▸ **Exercise tasks**
**a)** List every figure written in numerals in the account of hiking to the Maine state line, with the word or unit that accompanies each one.
**b)** Carry the account of hiking to the Maine state line forward from its final sentence.

== Selected excerpt

The last section of hiking in New Hampshire included another one of "those spots.” By that, I mean the trail continues up what is barely more than a crack in the rocks. In these places you look up and wonder how you’re going to get up and over it. There are no obvious steps and not many handholds.

Somehow, though, you just find a way to climb up without catastrophic injury.

Sign at New Hampshire/Maine border

At about 1:30 p.m. I reached the Maine state line. I was surprised to find Frodo and Gimli were there when I arrived. I hadn’t realized they were walking just ahead of me.

They told me that several hikers had left only a couple minutes earlier.

Gimli took my photo. After Frodo and he left I stayed behind a little longer to take some more photos and post them to social media.

Crossing into Maine was a big moment for me. To this point, I had walked 1,888.8 miles and now had just 301 miles to complete a hike of every mile of the Appalachian Trail.

====
== Dataset entries

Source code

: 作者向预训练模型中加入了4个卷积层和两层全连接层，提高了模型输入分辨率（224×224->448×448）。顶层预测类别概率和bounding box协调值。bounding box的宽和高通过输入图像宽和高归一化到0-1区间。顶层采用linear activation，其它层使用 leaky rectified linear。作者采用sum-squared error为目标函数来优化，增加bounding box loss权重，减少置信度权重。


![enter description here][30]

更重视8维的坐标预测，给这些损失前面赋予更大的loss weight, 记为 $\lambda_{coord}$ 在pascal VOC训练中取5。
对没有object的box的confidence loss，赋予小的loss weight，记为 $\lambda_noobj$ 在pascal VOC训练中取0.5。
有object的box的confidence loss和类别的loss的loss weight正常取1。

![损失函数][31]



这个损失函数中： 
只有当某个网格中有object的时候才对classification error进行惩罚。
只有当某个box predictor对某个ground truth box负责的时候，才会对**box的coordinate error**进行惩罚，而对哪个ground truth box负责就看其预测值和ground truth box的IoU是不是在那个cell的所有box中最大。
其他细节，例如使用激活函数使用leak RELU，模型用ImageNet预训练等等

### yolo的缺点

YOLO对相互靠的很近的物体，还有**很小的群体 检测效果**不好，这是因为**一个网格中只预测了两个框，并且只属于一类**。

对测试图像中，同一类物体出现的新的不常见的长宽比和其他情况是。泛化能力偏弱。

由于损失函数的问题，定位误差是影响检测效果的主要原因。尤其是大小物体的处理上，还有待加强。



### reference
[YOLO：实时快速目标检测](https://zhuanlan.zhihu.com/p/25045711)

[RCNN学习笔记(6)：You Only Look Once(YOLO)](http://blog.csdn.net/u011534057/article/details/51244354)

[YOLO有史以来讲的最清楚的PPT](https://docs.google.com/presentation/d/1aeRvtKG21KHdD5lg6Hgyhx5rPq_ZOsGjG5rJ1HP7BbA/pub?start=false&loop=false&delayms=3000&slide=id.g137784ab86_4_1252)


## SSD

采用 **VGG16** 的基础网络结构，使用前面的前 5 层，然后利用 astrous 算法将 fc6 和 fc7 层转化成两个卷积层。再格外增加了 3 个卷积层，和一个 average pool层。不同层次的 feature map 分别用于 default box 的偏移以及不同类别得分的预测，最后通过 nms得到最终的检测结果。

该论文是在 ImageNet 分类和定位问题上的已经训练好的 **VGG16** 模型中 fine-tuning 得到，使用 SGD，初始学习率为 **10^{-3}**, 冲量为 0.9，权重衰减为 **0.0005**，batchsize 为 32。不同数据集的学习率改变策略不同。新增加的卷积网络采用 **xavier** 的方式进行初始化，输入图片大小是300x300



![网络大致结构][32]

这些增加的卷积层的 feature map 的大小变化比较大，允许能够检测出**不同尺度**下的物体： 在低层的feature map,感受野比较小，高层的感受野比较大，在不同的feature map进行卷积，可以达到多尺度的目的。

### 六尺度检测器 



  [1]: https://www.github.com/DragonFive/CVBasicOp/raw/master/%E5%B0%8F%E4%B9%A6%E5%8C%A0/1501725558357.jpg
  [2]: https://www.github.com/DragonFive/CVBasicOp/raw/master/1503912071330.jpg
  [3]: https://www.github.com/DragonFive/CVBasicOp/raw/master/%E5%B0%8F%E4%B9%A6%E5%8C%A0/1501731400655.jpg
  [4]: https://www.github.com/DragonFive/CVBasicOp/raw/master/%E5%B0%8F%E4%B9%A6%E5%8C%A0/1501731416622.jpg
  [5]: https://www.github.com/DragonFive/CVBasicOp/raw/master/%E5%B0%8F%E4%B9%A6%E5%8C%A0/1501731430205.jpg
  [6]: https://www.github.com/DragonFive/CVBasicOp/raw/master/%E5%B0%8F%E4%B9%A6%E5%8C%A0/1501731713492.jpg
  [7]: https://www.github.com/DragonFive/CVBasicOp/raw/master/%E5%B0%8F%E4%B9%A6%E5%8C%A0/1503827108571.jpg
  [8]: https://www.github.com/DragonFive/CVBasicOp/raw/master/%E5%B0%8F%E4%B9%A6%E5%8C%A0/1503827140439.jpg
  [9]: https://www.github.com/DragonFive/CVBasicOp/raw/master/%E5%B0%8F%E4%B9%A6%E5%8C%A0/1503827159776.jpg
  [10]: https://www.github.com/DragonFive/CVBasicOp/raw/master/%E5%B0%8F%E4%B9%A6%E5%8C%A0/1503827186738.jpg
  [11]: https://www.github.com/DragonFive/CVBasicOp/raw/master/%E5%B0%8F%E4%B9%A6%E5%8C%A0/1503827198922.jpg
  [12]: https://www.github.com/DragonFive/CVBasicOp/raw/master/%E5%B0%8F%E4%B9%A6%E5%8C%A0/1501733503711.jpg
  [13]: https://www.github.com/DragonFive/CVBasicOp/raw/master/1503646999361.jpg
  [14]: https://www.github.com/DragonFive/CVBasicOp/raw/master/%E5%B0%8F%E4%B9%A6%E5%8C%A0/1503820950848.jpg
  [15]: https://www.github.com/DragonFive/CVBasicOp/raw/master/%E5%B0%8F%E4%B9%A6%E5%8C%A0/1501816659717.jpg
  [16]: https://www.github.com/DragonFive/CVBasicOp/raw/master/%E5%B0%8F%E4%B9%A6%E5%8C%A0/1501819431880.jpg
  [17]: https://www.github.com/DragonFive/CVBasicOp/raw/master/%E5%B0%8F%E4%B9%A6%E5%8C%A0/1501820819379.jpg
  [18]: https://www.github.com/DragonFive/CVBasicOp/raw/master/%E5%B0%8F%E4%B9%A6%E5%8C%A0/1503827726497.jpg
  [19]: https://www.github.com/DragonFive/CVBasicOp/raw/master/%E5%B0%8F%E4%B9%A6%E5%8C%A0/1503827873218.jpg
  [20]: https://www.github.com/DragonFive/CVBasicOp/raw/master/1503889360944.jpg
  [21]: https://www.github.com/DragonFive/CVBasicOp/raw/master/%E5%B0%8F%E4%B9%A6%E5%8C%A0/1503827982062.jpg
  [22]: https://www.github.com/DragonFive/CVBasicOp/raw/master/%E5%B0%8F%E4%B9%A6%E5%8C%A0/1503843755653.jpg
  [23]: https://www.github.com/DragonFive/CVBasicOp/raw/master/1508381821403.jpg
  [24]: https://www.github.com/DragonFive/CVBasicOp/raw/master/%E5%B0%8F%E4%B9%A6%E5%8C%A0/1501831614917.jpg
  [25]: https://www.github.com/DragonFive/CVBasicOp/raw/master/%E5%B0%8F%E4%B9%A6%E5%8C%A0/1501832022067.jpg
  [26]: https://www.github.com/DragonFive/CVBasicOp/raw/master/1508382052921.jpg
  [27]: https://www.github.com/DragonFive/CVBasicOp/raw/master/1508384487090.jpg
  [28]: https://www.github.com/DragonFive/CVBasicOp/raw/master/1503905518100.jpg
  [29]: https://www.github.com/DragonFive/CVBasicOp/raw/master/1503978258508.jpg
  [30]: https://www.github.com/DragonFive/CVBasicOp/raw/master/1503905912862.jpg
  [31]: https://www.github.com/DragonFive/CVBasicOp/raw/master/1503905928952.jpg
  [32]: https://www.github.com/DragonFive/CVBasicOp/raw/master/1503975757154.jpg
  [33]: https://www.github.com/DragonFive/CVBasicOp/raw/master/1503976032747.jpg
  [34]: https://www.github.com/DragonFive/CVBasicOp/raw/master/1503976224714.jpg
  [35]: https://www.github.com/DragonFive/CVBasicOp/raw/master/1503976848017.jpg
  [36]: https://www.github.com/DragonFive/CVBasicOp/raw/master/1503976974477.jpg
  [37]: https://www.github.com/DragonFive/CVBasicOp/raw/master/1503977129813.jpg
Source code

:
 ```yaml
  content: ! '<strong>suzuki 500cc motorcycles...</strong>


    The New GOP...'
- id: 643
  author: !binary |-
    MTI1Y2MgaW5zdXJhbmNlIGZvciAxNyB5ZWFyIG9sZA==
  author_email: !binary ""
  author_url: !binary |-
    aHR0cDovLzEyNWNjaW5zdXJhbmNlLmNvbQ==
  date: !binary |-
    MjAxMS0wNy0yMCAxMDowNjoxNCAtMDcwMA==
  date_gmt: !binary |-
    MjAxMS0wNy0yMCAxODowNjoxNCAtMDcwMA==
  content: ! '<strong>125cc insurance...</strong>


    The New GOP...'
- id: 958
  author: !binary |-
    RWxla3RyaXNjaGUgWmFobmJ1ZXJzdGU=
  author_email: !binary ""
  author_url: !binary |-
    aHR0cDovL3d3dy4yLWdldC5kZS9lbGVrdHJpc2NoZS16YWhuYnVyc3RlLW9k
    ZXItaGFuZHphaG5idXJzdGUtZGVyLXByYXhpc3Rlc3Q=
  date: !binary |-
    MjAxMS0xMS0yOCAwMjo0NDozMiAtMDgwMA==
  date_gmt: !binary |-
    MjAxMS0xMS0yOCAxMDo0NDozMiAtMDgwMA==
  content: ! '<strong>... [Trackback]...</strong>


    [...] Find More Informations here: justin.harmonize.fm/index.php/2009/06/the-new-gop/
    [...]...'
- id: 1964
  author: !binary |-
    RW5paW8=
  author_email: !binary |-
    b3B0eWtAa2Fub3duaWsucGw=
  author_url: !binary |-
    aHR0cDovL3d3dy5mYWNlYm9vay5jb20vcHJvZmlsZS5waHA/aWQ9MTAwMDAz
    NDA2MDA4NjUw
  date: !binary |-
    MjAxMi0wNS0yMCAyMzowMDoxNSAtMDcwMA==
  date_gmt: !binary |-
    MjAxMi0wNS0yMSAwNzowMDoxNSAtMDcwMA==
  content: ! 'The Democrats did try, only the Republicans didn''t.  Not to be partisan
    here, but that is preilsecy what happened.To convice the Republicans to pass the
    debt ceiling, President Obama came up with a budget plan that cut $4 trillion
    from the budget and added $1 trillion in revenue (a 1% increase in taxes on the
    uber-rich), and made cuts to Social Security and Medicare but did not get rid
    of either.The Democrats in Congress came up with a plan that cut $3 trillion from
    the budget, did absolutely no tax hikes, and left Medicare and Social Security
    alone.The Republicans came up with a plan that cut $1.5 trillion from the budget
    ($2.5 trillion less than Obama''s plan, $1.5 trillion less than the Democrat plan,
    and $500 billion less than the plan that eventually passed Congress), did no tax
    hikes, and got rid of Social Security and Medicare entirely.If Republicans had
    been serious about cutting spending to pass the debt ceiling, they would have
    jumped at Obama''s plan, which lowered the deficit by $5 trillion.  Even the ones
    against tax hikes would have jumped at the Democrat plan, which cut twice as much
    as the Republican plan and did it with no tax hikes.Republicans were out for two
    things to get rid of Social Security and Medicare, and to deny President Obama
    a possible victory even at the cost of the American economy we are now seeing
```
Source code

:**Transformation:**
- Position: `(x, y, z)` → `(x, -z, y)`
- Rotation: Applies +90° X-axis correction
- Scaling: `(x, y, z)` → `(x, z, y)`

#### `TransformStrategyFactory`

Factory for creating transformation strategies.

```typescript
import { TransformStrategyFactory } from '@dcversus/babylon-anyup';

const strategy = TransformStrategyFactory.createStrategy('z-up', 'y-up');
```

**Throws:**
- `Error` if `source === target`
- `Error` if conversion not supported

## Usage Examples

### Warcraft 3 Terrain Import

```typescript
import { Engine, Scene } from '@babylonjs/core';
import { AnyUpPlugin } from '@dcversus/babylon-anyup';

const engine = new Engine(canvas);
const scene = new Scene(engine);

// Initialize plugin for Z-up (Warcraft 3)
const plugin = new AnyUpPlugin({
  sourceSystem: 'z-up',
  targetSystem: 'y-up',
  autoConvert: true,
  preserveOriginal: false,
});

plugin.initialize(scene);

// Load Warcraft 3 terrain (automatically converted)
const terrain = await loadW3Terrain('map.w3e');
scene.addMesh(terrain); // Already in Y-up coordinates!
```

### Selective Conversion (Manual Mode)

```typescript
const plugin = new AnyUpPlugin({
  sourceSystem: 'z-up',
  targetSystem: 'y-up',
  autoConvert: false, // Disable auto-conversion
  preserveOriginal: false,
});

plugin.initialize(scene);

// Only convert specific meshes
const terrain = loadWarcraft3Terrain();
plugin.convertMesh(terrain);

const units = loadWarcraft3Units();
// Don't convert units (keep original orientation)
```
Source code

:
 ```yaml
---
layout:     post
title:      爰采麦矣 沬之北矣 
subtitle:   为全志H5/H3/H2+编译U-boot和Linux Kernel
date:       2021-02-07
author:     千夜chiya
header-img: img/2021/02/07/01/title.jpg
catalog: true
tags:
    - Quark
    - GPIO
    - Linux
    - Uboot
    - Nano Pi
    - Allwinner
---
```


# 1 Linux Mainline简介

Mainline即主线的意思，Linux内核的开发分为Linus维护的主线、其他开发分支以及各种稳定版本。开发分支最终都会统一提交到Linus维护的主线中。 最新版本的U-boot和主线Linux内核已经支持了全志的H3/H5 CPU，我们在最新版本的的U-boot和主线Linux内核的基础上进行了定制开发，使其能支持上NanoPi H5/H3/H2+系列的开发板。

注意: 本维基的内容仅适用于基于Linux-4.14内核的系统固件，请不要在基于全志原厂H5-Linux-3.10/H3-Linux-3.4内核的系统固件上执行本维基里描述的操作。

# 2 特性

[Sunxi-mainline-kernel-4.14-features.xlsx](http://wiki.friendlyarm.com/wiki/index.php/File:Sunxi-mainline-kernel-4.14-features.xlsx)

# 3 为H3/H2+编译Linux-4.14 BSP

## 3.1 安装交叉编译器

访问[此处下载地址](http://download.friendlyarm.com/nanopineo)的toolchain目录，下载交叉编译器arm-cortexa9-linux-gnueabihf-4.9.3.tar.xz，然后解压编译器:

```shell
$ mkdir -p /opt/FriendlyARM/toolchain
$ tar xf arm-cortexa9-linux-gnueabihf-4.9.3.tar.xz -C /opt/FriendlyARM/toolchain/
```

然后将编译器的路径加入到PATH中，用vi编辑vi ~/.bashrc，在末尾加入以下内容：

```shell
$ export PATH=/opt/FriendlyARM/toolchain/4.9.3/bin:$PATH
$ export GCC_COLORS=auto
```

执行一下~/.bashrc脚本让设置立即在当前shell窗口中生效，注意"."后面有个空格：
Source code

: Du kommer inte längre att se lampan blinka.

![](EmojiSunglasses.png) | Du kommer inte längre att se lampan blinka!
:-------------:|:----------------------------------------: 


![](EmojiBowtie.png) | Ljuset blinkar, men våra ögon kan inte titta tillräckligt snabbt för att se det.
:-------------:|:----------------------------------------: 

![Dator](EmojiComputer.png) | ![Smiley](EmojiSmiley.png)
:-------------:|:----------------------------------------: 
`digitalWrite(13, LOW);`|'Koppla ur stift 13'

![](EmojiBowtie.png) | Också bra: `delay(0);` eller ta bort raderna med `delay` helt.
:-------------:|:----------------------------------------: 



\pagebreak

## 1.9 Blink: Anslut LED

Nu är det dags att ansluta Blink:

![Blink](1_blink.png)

====

▸ **Responses**
**a)**
1:30 p.m.
1,888.8 miles
301 miles

**b)**
As I stood on this spot I felt that completing the trail was much more likely to happen, but still, I didn’t dare think it was a certainty.

Climb up to Carlo Col

My first steps in Maine immediately began with a steep climb up Mt. Carlo, which included a rock ledge and a spot called Carlo Col.

View of Goose Eye Mountain

Once I reached the top of Mt. Carlo I got a clear view of where the trail was headed, the three peaks of Goose Eye Mountain.

View from summit of Goose Eye Mountain

The views along the ridge that connected Goose Eye’s summits were spectacular. The trail remained above treeline for long stretches.

Descent from one of the Goose Eye peaks

When the trail dropped below treeline, the trees were scrubby and dense. I crossed a few bogs along the way.

Not wanting to cause problems with my ankle, I remained cautious as I went up and down these peaks, taking my time when I needed to be extra careful.

View from ridge near summit of Goose Eye North Peak

The sun was beginning to fade at 6:30 p.m. during the last climb, which was over the north peak of Goose Eye Mountain.

The setting sun gave the view from here a wonderful golden hue. I wished I could have stayed here longer, but I knew the sun would be setting soon and I didn’t want to spend more time than necessary walking in the dark.

The sun did set in the final .7-mile descent to Full Goose Shelter. I was struggling a little here because of the fading light. along with the rocks and roots on the trail.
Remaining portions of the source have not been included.